Wednesday, May 20, 2009: 8:00 AM
Pantlind Ballroom
Catherine Leigh , Australian Rivers Institute, Griffith University, Nathan, Australia
Fran Sheldon , Australian Rivers Institute, Griffith University, Nathan, Australia
Michele Burford , Australian Rivers Institute, Griffith University, Nathan, Australia
Stuart Bunn , Australian Rivers Institute, Griffith University, Nathan, Australia
Floodplain rivers in Australia’s wet/dry tropics constitute a vast region of pristine freshwater habitat, for which scant ecological knowledge exists.

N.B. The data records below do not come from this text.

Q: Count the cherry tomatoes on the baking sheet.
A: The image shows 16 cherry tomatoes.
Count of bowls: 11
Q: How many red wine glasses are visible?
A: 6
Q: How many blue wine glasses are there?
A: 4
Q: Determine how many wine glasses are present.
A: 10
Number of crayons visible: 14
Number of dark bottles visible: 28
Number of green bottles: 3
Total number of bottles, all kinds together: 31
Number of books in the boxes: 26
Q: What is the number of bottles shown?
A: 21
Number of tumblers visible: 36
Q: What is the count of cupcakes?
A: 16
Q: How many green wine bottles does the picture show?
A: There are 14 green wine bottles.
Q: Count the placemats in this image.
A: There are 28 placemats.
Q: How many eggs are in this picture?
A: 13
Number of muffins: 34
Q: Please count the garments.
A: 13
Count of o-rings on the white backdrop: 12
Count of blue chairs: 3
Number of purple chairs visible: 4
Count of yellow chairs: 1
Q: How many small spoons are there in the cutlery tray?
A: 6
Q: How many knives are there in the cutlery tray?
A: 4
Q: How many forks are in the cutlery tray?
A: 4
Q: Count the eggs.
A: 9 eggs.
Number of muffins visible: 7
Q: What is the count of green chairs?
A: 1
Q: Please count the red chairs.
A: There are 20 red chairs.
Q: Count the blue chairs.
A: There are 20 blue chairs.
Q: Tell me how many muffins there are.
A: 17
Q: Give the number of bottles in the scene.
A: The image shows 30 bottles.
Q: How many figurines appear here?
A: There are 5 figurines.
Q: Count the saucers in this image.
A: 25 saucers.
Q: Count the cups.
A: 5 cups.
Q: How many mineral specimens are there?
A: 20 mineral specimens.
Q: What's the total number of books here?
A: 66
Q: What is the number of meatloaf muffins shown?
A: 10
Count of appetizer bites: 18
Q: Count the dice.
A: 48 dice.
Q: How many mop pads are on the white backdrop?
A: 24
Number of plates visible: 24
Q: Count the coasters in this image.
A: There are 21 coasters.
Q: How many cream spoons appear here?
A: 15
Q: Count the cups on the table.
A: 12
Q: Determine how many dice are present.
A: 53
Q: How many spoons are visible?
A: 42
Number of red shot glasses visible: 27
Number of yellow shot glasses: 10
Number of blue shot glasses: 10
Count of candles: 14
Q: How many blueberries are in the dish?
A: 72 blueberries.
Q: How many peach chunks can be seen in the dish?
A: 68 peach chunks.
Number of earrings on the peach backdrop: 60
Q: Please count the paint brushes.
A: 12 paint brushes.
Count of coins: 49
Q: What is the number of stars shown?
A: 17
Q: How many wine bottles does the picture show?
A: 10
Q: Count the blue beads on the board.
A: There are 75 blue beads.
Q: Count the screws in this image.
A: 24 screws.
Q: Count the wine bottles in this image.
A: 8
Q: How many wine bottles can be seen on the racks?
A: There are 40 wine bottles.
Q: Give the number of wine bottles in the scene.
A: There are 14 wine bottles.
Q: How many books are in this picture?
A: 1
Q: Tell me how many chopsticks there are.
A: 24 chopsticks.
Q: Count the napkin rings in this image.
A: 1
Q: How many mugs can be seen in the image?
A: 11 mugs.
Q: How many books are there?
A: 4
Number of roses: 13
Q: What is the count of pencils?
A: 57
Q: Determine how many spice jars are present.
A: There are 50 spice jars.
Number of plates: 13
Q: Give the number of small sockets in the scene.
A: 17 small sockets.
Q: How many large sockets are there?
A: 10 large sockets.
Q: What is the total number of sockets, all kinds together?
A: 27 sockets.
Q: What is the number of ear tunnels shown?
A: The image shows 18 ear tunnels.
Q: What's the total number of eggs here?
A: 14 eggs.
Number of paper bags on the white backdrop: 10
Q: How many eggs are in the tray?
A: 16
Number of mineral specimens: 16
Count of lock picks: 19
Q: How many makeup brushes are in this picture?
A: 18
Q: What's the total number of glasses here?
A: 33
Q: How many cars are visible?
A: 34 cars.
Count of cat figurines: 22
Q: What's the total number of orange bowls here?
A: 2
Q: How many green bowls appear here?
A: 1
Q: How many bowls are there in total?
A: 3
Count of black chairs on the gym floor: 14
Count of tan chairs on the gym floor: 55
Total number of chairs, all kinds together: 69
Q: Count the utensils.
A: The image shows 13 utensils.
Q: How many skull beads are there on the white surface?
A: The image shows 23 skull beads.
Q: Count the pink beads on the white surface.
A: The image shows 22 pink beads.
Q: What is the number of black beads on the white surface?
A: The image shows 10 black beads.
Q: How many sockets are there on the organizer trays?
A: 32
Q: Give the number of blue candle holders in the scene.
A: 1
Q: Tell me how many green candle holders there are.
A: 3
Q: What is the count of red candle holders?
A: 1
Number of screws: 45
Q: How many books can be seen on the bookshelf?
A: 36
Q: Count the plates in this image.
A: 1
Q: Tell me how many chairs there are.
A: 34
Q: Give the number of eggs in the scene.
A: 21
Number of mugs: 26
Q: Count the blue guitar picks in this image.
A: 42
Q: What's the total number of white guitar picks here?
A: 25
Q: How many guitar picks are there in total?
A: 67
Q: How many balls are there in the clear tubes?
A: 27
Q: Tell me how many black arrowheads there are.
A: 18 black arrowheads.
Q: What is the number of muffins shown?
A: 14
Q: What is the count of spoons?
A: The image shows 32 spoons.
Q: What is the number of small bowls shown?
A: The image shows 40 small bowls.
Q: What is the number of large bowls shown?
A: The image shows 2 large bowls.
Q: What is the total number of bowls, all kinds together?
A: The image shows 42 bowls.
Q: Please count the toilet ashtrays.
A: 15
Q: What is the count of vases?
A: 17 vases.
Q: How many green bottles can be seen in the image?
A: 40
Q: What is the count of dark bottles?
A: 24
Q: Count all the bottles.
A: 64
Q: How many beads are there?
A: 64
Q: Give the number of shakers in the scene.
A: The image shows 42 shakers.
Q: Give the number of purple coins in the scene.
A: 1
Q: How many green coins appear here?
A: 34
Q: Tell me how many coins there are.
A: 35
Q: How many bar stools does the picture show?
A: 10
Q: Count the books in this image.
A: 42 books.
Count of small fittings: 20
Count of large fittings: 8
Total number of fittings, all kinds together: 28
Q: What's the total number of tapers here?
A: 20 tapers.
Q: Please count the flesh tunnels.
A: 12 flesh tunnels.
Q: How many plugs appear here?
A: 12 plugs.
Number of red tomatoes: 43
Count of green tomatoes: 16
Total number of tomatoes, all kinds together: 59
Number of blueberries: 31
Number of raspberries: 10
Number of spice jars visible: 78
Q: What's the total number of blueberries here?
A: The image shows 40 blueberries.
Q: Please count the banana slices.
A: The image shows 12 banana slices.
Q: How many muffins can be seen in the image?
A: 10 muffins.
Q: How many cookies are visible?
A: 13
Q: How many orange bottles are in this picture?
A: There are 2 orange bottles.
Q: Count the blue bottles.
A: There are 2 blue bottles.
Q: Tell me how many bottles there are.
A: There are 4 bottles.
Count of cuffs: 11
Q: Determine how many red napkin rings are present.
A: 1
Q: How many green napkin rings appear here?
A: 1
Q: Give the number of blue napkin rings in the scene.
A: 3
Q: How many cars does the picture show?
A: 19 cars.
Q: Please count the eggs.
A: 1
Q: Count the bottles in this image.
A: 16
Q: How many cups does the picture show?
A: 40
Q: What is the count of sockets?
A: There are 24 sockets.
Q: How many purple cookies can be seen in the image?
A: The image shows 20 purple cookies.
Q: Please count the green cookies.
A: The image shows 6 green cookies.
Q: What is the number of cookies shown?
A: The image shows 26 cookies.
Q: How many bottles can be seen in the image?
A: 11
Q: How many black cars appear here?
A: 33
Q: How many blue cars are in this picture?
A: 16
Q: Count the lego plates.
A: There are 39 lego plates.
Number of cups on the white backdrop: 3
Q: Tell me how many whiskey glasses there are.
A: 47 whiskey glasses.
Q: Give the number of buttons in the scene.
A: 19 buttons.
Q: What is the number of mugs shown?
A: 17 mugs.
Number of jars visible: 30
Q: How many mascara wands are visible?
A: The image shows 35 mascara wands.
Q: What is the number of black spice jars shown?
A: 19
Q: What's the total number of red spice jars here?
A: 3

These systems experience flow variability outside the seasonal variation typically associated with tropical rivers and often cease flowing in the dry season, creating variation in hydrological connectivity. Consequently, their aquatic food webs may not be described fully by traditional conceptual models developed for tropical or temperate rivers. Therefore, the origins and use of organic carbon sources by dry season macroinvertebrate food webs within waterbodies of two northern river systems were investigated using stable isotopes analysis. Aquatic sources, especially algal, were clearly important as a food source for primary and secondary consumers, irrespective of their functional feeding group. Coarse detritus from local riparian plants was also an important carbon source for some consumers. However, consumers were often shown to rely on more than one basal source as their main form of assimilated organic carbon. Moreover, variation in hydrological connectivity among waterbodies was not matched consistently with relative source importance. Results show that these food webs exhibit resilience against natural disturbances like hydrological variability, a salient feature of these river systems and one common to floodplain river systems that are relatively undisturbed.